Nurse-bioethicist and researcher

Christine Grady (born 1951/1952) is an American nurse and bioethicist who served as the head of the Department of Bioethics at the National Institutes of Health Clinical Center. In 2026, Grady joined Georgetown University as an advisor and faculty member.

==Early life and education ==
Grady was born and raised in Livingston, New Jersey. Her father, John H. Grady Jr., was a graduate of Yale University and a U.S. Navy veteran who served as the mayor of Livingston. Her mother, Barbara, was an assistant dean at Seton Hall University School of Law.

Grady graduated from Livingston High School, after which she earned a B.S. in nursing and biology from Georgetown University in 1974, a Master of Science in Nursing from Boston College in 1978, and a Ph.D. in philosophy from Georgetown University in 1993.

Grady spent two years working as a nurse for Project HOPE in Brazil. There, she learned to speak Portuguese. She subsequently joined the NIH, where she met her future husband Anthony Fauci.

== Career==
Grady has worked in nursing, clinical research, and clinical care, with a specialization in HIV. She was a commissioner on the Presidential Commission for the Study of Bioethical Issues from 2010 and 2017.

Grady is a member of the National Academy of Medicine, a senior fellow at the Kennedy Institute of Ethics, and a fellow of The Hastings Center and American Academy of Nursing. She is also a member of the board of directors of the Children's Inn, which houses children and young adults who are being treated at the NIH. She received the National Institutes of Health CEO Award in 2017 and the Director's Award from the same organization in 2015 and 2017.

In April 2025, Grady was reassigned from her role at the National Institutes of Health. The changes were part of a broader set of changes at the Department of Health and Human Services.

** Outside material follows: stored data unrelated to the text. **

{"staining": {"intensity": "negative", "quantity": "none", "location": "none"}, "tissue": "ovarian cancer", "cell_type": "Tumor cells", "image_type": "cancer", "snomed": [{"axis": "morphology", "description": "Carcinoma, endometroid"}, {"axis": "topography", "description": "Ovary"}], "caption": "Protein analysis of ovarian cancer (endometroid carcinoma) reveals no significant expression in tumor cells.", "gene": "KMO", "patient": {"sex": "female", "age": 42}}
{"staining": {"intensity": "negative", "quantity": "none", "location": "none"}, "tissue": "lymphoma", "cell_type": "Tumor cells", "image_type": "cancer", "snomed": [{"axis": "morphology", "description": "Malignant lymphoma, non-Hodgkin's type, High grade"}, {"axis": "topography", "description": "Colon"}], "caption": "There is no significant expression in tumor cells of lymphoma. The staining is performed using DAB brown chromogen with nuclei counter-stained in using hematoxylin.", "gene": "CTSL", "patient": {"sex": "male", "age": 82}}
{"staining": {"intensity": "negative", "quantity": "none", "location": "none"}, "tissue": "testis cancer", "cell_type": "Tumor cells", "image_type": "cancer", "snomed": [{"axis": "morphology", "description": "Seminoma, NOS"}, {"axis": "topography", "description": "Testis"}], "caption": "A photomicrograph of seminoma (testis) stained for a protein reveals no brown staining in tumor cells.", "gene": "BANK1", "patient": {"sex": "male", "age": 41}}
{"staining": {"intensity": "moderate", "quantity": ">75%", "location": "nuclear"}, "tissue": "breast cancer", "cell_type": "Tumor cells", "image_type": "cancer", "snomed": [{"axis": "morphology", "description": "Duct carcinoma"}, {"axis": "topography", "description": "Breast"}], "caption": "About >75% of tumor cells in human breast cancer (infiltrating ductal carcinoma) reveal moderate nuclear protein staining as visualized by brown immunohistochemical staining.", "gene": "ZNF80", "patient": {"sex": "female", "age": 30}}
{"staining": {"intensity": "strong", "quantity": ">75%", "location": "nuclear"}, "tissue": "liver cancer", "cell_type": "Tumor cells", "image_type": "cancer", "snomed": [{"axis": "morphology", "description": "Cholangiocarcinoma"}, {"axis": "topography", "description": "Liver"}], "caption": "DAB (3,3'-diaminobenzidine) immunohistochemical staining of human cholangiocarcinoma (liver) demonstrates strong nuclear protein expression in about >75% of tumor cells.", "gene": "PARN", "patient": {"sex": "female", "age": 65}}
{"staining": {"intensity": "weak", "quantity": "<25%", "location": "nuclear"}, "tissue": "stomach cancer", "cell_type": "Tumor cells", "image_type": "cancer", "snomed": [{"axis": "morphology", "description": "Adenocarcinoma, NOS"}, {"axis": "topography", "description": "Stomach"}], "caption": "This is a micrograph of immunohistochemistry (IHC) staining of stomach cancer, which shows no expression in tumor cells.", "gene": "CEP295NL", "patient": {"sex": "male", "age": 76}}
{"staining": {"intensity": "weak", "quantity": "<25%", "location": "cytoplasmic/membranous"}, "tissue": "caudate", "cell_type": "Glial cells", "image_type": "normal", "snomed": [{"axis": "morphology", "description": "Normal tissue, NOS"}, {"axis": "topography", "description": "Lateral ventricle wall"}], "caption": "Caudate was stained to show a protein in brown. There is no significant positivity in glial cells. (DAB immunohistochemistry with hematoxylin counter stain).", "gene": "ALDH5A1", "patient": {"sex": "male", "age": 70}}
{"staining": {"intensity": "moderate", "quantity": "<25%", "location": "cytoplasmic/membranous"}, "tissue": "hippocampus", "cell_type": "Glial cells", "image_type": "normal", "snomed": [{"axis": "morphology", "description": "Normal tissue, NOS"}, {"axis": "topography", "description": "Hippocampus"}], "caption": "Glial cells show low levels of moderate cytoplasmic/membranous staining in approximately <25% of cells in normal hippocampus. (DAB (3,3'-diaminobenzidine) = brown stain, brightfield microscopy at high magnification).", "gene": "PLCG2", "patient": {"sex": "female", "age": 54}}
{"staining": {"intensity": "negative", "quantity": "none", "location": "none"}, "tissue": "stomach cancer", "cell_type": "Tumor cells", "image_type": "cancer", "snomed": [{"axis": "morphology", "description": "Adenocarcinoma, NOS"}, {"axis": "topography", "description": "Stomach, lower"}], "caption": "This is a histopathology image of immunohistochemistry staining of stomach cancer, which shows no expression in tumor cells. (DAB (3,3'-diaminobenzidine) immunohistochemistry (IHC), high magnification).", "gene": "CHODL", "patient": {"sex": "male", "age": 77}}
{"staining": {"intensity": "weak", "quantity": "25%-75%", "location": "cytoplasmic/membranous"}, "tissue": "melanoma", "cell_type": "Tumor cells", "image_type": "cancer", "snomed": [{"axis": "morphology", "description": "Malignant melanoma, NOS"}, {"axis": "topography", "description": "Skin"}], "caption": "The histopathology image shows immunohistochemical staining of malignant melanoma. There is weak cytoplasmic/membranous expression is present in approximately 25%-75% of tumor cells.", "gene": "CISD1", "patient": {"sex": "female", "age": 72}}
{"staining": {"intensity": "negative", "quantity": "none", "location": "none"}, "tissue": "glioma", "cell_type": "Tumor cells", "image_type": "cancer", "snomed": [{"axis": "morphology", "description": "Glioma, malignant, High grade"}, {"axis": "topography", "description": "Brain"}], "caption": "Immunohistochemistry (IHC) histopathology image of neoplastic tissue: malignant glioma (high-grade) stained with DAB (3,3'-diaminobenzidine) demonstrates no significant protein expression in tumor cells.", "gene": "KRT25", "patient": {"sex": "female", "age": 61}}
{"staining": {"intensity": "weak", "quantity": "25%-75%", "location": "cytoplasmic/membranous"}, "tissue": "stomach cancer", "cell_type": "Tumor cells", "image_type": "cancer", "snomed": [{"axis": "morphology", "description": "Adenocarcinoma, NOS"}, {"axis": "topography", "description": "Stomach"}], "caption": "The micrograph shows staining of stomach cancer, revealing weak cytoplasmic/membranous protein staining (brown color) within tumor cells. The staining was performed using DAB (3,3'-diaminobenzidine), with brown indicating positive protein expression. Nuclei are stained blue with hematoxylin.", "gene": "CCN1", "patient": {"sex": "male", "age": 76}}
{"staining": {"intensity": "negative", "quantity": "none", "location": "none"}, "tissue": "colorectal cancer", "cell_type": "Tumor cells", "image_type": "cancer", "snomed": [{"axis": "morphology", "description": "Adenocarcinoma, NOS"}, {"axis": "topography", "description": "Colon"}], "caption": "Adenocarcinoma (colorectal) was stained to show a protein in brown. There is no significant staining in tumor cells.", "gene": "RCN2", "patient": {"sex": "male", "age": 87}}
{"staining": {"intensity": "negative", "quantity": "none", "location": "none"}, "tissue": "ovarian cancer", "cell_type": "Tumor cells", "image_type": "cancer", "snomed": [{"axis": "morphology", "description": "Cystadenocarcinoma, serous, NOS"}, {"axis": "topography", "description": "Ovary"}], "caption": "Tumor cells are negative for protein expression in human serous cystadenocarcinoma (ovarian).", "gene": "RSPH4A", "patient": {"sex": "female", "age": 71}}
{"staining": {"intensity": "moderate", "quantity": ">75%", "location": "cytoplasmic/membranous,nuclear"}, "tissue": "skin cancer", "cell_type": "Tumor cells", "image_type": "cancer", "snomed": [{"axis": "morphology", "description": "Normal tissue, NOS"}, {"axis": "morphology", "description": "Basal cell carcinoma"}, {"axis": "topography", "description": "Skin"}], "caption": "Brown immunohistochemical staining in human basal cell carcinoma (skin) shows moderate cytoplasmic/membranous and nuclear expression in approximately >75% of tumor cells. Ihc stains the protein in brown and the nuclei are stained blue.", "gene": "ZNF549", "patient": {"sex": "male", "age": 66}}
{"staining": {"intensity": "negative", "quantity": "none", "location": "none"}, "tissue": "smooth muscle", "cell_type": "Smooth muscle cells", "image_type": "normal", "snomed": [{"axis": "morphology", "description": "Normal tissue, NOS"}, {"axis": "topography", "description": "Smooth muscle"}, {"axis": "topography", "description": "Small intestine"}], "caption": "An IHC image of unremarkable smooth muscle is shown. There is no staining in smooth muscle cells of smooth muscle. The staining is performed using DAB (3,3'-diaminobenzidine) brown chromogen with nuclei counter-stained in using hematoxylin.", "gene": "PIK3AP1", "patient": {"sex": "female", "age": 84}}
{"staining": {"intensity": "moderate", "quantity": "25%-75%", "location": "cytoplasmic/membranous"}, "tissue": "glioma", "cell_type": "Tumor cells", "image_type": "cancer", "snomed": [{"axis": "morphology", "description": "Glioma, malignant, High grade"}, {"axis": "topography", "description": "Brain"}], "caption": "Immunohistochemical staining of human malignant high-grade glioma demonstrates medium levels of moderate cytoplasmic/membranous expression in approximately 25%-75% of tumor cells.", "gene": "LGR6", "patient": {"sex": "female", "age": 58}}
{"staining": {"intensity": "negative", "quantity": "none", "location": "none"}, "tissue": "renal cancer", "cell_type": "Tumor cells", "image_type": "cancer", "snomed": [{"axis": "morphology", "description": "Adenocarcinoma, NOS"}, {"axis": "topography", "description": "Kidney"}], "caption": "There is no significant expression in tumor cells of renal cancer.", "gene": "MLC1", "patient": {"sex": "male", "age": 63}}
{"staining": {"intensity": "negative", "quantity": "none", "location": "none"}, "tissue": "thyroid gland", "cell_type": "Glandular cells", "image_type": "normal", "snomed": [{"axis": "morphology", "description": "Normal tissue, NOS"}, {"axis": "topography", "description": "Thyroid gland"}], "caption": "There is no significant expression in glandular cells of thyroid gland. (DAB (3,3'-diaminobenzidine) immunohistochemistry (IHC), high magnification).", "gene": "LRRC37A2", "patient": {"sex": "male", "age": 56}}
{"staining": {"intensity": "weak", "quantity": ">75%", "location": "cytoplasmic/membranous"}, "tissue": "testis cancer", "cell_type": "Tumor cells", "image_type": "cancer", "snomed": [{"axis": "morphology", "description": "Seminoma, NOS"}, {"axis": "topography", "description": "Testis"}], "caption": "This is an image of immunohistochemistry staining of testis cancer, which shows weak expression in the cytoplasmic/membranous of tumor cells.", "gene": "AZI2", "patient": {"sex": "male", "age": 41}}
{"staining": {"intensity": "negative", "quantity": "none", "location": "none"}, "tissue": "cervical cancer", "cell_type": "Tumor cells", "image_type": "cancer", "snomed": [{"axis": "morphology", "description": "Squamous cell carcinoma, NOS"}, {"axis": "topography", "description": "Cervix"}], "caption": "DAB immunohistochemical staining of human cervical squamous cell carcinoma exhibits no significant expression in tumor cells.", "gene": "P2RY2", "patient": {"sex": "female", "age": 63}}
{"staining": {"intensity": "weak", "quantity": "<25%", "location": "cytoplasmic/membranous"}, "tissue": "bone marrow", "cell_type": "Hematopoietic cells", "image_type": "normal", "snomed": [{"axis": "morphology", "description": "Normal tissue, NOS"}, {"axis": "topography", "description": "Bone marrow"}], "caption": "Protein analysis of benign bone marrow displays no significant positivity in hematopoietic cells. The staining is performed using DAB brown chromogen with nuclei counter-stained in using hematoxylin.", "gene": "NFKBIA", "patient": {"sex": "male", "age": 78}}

In March 2026, Georgetown University appointed Grady to a number of roles, including professor of neuroscience in the School of Medicine, senior advisor to the Executive Vice President for Health Sciences on bioethics and neuroethics, research scholar in the Kennedy Institute of Ethics, and faculty member of the Pellegrino Center for Clinical Bioethics.

==Personal life==
Grady is married to Anthony Fauci, an American immunologist and former head of the National Institute of Allergy and Infectious Diseases (NIAID) at the National Institutes of Health. They have three daughters.